[Pkg-kde-bugs-fwd] [Bug 98788] Possible solution to IDN domain spoofing/phising
Peter Thomassen
98788@bugs.kde.org
24 Mar 2005 17:40:51 -0000
------- You are receiving this mail because: -------
You are on the CC list for the bug, or are watching someone who is.
http://bugs.kde.org/show_bug.cgi?id=98788
------- Additional Comments From info peter-thomassen de 2005-03-24 18:40 -------
Referring to comment #43.
Because black-/whitelists introduce additional questions which I thought could be avoided -- we will see.
You spoke about a Japanese native speaker ... If she adds .jp to her whitelist, any protection is gone.
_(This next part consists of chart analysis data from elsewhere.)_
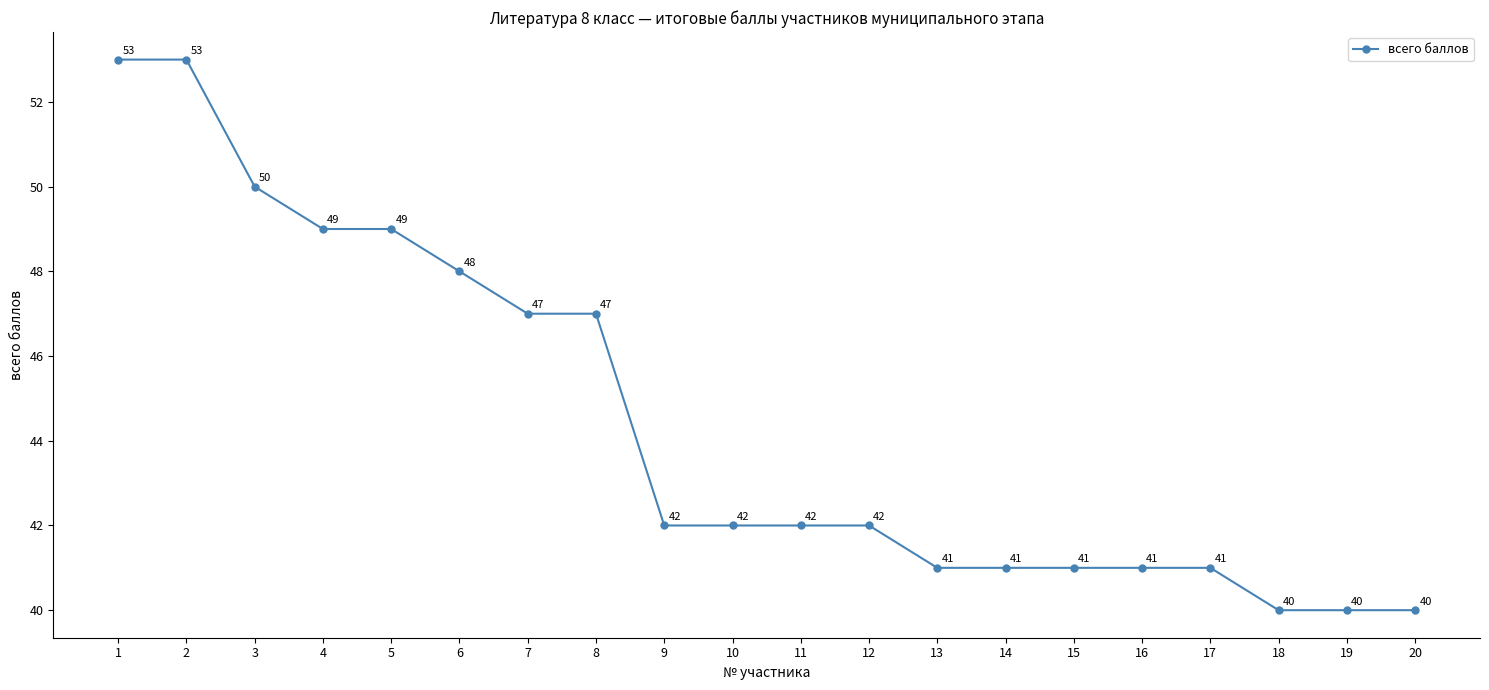

Read the value at 17, to the nearest 5.

40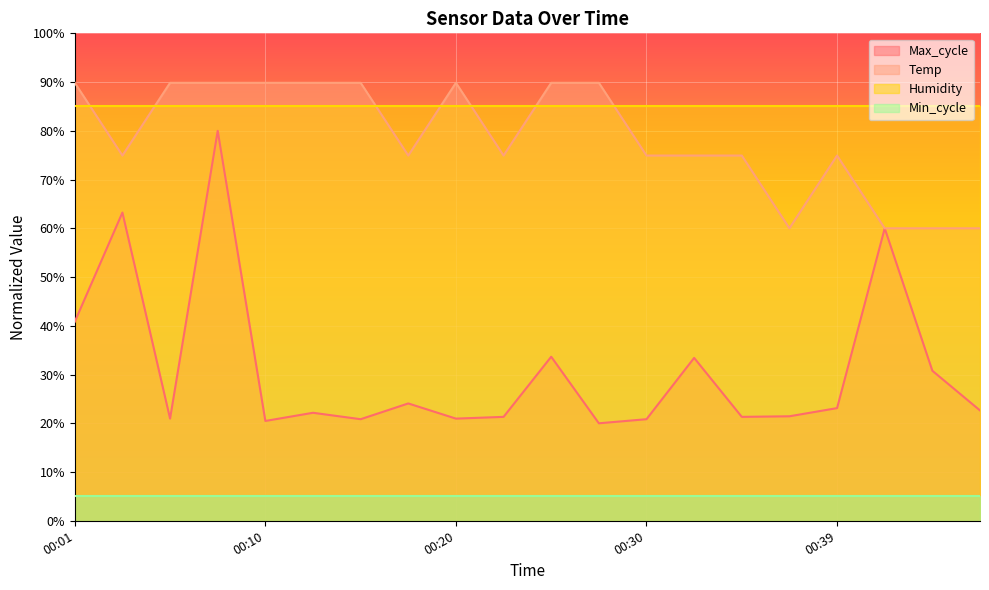

At which category does Max_cycle reach its first local valley?

00:05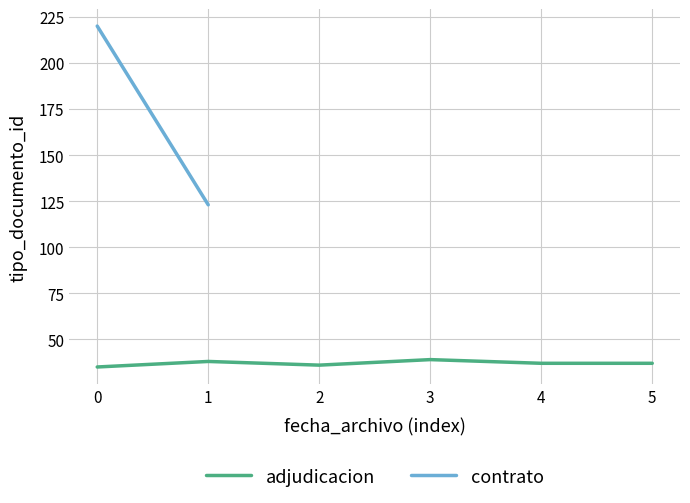

The value of adjudicacion at 1 is 23. True or false?

False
And she _will_ add .jpg. Is this good?
But this brought me to another idea: AFAIK all the Unicode characters belong to an subcharset or an "area", i.e. 0x... til 0x... is Cyrillic, 0x... til 0x... is Chinese, another range is Latin. What about whitelists for those ranges? A German user could specify that all Latin characters are ok, a Japanese one could allow her ones ... These ranges are "good", the others are "bad".
Protection (warning window, blocking) could take place for domains which consist of at least one bad range (i.e. mixed Cyrillic and US ASCII, see paypal, or pure Latin if I'm a Japanese speaker). An exception to this is _pure_ US ASCII, which always should be allowed.